The fact that the Left are by definition -

Date: 2011-11-02 05:24 pm (UTC)
From: [identity profile] wemyss.livejournal.com
- economic illiterates, and that most C of E clerics are less the Conservative Party at prayer than the Social Outreach wing of ZaNuLabour, is not all that new to me, really. No need to avert m' gaze.

Re: The fact that the Left are by definition -

Date: 2011-11-02 05:43 pm (UTC)
From: [identity profile] cmcmck.livejournal.com
As a Quaker left socialist eccentric and not an economic illiterate :op I'm amazed at the level of what the Irish call 'begrudgery' displayed in the comments column of our friend's linked article. I did twenty years in the classroom with severely disabled, terminally ill and abused kids and paid something like a third of my salary into the pension pot. It's not 'government money' or 'public money', it's my money..............

It's an interesting time.

Date: 2011-11-02 05:51 pm (UTC)
From: [identity profile] wemyss.livejournal.com
Circumstances are conspiring to cause people to feel free at last to say, It's MY money, and, the EU is undemocratic, and other things that give me hope. We may actually return to the days when Labour recognised the dangers of the EU and overly unfree markets (I mean, there's a reason why in my last book Clem, and Ernie Bevin, were as much heroes over 600+ pages as were Winston, Roger Keyes, and Archie Sinclair).
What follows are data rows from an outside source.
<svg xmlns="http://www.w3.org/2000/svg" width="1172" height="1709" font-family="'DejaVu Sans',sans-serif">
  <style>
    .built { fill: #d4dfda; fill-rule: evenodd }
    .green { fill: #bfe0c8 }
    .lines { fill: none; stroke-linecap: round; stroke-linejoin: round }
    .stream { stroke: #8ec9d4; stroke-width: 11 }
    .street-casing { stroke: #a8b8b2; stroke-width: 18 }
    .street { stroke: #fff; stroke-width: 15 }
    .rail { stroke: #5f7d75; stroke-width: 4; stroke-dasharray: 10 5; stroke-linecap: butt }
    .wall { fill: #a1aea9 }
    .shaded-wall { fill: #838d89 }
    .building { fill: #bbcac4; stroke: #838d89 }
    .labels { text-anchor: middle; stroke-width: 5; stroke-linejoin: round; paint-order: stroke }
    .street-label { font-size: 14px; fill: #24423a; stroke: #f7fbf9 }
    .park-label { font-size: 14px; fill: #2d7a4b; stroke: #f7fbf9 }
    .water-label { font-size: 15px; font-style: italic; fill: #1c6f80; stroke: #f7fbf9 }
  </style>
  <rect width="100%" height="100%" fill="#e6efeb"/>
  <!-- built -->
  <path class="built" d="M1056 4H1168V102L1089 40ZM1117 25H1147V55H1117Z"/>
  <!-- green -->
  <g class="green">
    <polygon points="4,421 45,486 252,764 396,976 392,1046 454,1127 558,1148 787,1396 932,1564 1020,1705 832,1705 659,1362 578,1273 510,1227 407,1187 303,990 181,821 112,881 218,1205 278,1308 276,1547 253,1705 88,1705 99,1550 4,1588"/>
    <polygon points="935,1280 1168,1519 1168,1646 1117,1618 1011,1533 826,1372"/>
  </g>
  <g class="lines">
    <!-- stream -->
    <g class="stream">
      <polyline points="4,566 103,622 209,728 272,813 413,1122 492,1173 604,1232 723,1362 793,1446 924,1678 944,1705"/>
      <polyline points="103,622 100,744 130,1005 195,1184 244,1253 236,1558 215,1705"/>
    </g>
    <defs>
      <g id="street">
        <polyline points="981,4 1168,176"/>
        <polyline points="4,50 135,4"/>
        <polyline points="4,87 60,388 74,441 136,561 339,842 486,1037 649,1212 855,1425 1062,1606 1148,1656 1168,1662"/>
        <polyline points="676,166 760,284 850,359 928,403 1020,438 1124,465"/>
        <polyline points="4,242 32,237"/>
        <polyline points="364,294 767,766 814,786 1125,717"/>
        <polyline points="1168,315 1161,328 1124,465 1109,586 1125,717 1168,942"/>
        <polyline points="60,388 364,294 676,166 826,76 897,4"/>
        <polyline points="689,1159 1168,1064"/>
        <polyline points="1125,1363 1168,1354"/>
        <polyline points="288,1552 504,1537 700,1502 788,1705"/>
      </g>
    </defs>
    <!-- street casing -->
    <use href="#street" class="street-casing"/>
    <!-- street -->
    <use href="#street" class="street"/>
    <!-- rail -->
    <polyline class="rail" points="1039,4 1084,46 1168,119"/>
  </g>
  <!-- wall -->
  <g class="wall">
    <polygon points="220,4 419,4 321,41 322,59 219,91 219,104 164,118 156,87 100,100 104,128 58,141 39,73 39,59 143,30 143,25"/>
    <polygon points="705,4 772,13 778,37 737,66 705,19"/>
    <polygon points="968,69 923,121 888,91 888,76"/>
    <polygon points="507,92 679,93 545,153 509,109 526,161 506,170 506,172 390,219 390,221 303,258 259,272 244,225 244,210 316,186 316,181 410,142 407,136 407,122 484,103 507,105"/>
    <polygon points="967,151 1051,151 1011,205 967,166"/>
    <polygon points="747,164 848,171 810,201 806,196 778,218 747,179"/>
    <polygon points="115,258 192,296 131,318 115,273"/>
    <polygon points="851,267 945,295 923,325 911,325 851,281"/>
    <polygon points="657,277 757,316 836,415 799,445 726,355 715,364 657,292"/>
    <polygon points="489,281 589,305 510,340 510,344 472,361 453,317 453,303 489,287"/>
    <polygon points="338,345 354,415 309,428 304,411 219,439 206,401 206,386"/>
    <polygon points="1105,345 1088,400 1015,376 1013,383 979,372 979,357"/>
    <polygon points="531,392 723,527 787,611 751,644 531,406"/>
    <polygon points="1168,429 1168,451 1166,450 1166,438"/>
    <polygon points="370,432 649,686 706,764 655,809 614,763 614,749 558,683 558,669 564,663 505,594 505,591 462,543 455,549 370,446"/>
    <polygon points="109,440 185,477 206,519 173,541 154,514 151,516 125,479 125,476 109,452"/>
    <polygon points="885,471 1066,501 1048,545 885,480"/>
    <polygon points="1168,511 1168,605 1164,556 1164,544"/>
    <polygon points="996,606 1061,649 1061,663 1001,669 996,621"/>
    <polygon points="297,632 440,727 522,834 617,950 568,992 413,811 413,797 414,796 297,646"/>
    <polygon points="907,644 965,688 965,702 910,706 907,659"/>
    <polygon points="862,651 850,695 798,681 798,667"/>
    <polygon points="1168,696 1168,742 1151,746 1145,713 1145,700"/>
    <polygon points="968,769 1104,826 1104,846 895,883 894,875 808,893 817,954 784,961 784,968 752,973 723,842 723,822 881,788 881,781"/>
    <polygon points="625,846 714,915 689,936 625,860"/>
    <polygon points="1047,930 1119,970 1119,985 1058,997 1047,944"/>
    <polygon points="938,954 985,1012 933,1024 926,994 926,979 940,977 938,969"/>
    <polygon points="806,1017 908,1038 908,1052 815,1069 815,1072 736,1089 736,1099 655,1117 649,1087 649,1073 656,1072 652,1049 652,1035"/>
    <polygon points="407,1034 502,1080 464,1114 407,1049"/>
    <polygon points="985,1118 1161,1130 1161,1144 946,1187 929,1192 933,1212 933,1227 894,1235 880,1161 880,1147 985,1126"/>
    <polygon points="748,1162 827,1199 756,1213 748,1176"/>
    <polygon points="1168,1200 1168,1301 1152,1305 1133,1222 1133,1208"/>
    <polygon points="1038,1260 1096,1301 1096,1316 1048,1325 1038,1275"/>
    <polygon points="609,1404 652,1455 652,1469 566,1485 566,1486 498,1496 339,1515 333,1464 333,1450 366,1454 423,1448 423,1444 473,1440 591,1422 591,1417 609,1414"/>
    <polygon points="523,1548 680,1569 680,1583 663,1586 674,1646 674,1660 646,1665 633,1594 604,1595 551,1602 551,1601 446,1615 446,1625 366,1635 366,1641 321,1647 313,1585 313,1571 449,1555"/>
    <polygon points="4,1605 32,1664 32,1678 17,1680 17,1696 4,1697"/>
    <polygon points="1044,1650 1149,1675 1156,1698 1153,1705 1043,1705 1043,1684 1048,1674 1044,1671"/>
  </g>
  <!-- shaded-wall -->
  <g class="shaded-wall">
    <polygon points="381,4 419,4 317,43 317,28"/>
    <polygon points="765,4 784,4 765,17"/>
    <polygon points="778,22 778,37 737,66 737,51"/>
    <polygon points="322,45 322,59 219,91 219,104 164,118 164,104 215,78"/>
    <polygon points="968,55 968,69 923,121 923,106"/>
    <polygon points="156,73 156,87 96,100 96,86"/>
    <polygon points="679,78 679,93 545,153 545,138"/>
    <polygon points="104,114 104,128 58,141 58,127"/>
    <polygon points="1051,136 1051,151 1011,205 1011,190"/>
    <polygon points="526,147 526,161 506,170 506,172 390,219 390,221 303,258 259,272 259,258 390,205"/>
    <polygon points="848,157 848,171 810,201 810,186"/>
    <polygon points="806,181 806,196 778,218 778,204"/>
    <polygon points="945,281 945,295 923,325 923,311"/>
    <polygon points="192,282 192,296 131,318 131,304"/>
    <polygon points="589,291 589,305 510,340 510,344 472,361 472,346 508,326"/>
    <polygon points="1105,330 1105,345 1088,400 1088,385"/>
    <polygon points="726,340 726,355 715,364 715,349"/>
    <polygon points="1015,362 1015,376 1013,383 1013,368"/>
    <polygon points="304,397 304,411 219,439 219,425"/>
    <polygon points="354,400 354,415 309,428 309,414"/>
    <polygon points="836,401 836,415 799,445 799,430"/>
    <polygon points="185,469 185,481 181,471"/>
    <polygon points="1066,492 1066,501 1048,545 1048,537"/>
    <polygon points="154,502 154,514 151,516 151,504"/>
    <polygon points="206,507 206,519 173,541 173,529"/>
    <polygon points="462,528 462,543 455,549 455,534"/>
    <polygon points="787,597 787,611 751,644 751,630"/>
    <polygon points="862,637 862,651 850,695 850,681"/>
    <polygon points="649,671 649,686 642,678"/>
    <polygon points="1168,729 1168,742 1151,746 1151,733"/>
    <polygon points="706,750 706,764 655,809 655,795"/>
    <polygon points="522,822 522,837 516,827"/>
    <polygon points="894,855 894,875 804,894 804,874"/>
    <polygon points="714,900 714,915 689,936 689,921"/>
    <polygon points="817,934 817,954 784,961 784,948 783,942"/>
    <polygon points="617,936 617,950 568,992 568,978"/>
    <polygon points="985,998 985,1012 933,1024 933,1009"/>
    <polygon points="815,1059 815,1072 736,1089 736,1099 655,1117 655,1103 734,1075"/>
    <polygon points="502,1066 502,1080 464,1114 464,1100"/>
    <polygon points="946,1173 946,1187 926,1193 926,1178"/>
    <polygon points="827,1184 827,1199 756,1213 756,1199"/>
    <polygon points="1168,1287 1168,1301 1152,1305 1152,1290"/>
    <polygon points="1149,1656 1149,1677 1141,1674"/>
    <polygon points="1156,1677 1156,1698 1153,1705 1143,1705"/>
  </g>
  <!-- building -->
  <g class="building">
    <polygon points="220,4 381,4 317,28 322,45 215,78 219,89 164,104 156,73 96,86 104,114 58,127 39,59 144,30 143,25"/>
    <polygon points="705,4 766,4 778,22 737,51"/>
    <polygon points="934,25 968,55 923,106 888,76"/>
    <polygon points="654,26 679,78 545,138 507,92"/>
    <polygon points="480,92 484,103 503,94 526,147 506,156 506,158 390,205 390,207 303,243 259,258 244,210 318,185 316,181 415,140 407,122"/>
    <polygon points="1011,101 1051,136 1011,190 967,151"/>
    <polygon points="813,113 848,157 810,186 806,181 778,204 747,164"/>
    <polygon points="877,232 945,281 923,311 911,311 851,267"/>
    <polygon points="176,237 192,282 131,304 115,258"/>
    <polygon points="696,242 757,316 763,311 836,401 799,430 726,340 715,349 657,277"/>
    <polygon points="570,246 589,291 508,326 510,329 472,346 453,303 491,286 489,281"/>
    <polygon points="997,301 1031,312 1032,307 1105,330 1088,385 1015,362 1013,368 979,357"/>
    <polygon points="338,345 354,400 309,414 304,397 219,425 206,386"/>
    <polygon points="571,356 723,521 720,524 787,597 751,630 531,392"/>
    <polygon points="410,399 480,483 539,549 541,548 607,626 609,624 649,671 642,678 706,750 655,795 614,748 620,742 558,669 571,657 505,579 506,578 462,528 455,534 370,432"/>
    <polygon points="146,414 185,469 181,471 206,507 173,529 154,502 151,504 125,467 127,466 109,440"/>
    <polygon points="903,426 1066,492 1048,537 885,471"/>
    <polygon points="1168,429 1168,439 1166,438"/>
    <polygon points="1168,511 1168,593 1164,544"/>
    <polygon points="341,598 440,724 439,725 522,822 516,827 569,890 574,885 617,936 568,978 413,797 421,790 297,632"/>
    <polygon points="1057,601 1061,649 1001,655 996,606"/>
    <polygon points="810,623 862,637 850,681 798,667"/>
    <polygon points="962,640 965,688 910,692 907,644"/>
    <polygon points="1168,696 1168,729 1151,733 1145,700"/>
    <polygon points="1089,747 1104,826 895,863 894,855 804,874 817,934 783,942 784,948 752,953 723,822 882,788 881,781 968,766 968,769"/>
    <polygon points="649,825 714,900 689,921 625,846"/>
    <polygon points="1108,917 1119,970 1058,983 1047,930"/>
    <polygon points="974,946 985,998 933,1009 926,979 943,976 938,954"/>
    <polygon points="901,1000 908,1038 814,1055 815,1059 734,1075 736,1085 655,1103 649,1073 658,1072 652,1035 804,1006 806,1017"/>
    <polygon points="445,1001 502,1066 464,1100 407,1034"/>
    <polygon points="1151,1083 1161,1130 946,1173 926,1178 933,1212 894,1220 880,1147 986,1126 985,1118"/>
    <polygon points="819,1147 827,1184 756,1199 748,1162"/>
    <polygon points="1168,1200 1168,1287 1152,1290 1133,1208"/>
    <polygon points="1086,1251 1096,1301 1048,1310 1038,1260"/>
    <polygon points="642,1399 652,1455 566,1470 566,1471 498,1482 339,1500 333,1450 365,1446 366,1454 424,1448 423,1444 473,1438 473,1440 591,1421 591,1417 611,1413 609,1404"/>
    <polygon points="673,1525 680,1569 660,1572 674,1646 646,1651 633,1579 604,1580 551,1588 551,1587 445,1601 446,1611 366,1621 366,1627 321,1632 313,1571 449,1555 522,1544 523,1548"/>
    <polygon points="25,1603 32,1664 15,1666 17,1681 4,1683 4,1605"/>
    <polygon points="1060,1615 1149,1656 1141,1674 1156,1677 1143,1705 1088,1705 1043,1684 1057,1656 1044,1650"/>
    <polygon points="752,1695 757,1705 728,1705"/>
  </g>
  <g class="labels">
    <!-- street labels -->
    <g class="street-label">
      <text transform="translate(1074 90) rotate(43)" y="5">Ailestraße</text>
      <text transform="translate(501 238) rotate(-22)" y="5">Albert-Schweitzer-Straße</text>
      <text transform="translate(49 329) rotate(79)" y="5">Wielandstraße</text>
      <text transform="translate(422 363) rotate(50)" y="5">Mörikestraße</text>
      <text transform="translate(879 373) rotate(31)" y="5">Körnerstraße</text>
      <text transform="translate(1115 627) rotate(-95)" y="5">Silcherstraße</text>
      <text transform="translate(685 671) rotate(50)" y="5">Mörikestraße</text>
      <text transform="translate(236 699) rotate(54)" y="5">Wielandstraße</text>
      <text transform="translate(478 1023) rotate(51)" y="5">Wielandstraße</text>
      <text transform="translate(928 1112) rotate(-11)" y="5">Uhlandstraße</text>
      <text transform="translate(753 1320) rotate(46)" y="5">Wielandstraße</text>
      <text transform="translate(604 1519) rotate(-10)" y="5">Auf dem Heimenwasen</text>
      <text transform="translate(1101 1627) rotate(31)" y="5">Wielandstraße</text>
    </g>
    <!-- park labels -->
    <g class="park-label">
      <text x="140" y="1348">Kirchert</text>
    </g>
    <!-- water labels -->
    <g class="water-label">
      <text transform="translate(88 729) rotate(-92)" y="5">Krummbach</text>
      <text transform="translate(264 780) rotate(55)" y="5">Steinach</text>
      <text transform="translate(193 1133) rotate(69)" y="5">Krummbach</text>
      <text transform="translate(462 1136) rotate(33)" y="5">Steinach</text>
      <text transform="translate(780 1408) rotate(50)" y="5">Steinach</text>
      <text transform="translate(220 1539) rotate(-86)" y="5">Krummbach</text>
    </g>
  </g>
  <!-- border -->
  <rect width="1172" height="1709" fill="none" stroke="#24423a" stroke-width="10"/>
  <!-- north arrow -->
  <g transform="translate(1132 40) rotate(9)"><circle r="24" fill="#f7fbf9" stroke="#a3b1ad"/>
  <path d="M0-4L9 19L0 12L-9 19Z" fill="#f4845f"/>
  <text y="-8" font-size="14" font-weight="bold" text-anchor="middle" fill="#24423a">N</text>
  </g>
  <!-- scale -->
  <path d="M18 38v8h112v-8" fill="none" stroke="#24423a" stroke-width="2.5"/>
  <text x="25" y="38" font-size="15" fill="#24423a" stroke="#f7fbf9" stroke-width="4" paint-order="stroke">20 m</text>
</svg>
Re: It's an interesting time.

Date: 2011-11-02 05:59 pm (UTC)
From: [identity profile] cmcmck.livejournal.com
I'm a historian for my sins, with a specialism in the 17th century- The Wars of the three Kingdoms and comparative European and American stuff and it is still a matter of regret to me that the English Republic didn't stick!

The Habsburg Empire (which can be perceived as the first truly world empire) serves to remind us what happens when economic collapse occurs on a global scale- you get the Thirty Years War and at a European level, that's still the most destructive war it terms of life and property in our history, even if one includes the European elements of the two world wars!

Personally, I tend to be Wrong but Wromantic.

Date: 2011-11-02 06:06 pm (UTC)
From: [identity profile] wemyss.livejournal.com
Although the family at the time were cannily divided (thus keeping the property whoever won).

I'm not altogether certain mass economic collapse must, by an iron law, lead to general war: the response to collapse and what was done in hopes of averting it (and collapse can be averted) seems to make the difference. But I'd vy much like to know more of yr thesis.
From: [identity profile] cmcmck.livejournal.com
I suspect that I'm right but repulsive although I do have a spot for that art patron and gun runner extraordinaire, Queen Henrietta Maria, wife of Charles I :o)

The Habsburg response was to flood the market With New World silver thus causing galloping devaluation of currency in a world where religious difference was already tearing society apart and poor climate was causing famine. Add an outbreak of plague and you have a recipe for disaster,which is pretty much what occurred!

Give or take the plague, it sounds awful familiar.

Ah.

Date: 2011-11-02 06:50 pm (UTC)
From: [identity profile] wemyss.livejournal.com
Yes, yes, and yes. But is it not fair to say that devaluation and hyperinflation were neither necessary nor sufficient causes, in light of the failure of the Peace of Augsburg and the famines and epidemics? The Spanish Habsburgs had been ruining their economy with Potosi silver since the days of Carlos V and I, surely.